Likewise, EP-A2-0262894, the disclosure of which is also incorporated herein by reference, describes a process for co-production of enriched streams of separate CO2 and H2 products from, for example, the effluent from a steam methane reformer. A PSA unit is used for the separation producing a primary stream of enriched hydrogen which may be liquefied. The purge stream from the PSA unit, comprising CO2 and combustible gases including CO, CH4 and H2, is combusted in the presence of pure or enriched oxygen in an internal combustion engine, gas turbine or other such combustion device to generate power and provide a stream consisting essentially of CO2 and water. This stream can then be cooled to condense out the water vapor, providing essentially pure CO2 that can be liquified.
Such processes, in addition to providing high purity H2 and CO2 streams, have the benefit of concurrently producing heat and/or power that can be put to use. However, the present inventors have found that, in some cases, separation of a sour (i.e. H2S containing) syngas mixture by PSA or other means will result in a separated CO2 stream that may be too dilute in combustible components to constitute a stream that, on its own and under the operating conditions under which combustion is to take place, can be combusted to form a stable flame. This may, in turn, compromise proper operation of the process, as flame instability will result in failure to stably combust the combustible components of the CO2 stream, which may result in said components remaining as contaminants in what would otherwise be the desired high purity CO2 product.
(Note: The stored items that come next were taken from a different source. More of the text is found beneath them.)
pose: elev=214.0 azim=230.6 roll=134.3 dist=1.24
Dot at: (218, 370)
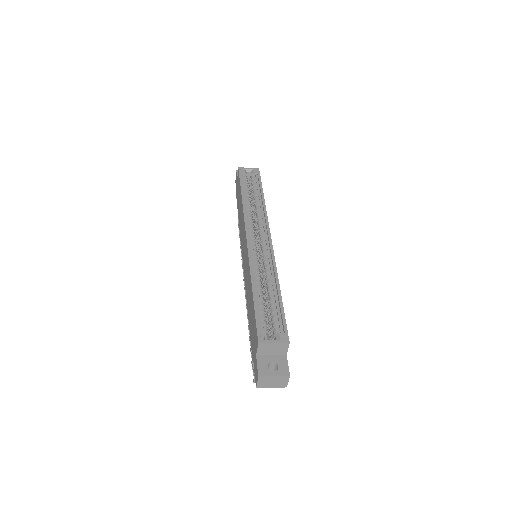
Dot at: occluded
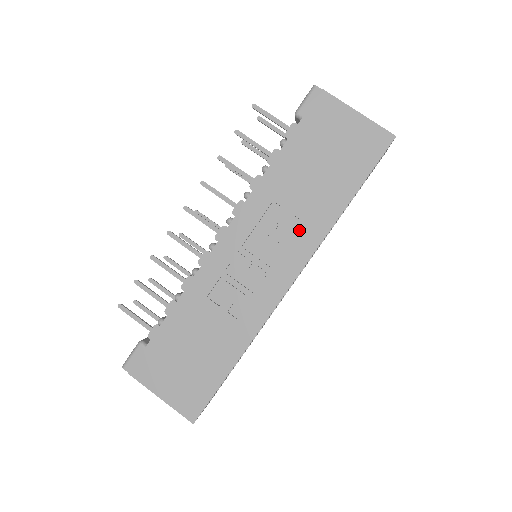
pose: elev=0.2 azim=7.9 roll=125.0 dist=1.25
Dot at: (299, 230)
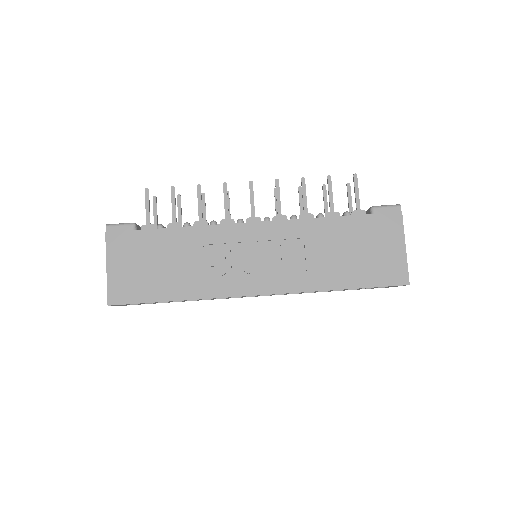
Dot at: (299, 271)
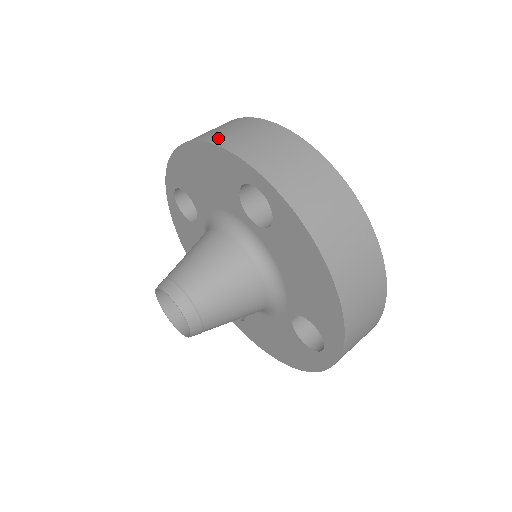
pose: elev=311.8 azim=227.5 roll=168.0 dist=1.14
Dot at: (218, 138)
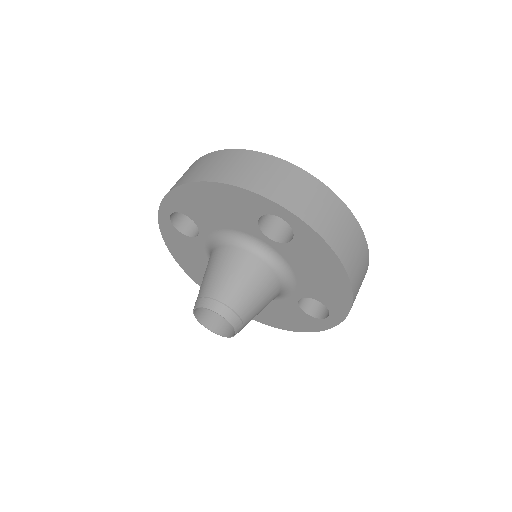
Dot at: (234, 178)
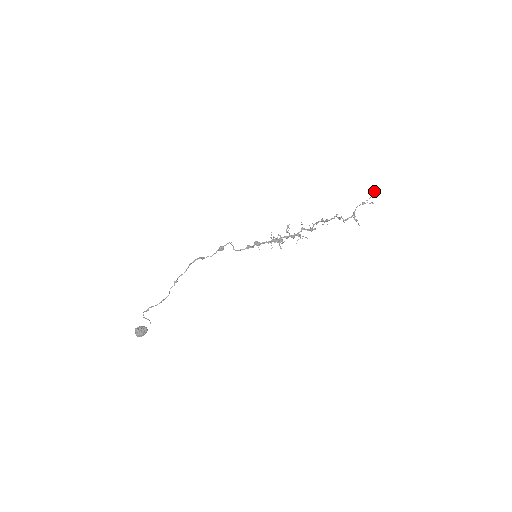
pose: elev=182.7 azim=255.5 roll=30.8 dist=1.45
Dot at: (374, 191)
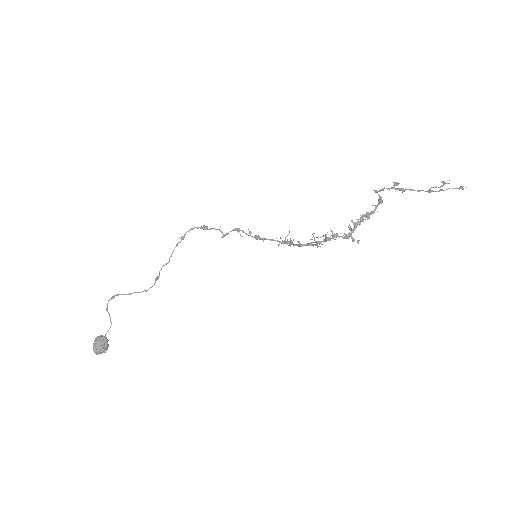
Dot at: (460, 187)
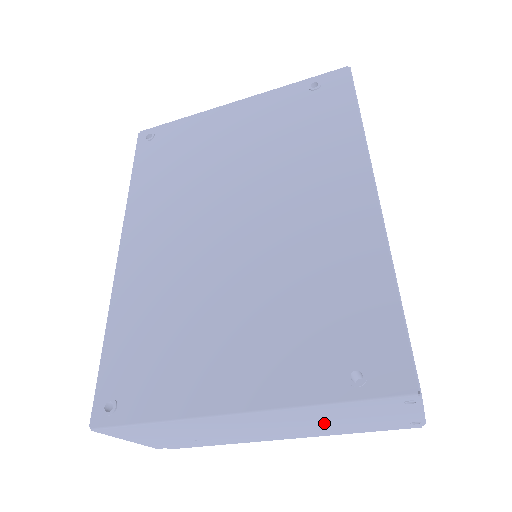
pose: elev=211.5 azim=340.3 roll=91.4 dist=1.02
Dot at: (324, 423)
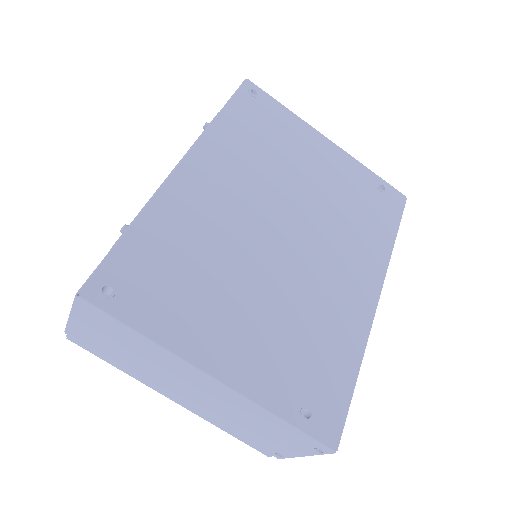
Dot at: (236, 418)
A generally known means of stabilizing combustion of a waste stream that would, otherwise, not be stably combusted is to combust also a support fuel of the type available for purchase on a futures basis (NYMEX, etc.), such as natural gas or light oils. However, the use of such traditional support fuels will increase the operational cost of the process in which they are employed.
There therefore remains a need for cost effective and reliable methods of treating a gaseous mixture, that comprises carbon dioxide (CO2), hydrogen (H2), hydrogen sulphide (H2S), optionally carbon monoxide (CO), and optionally one or more additional combustible components.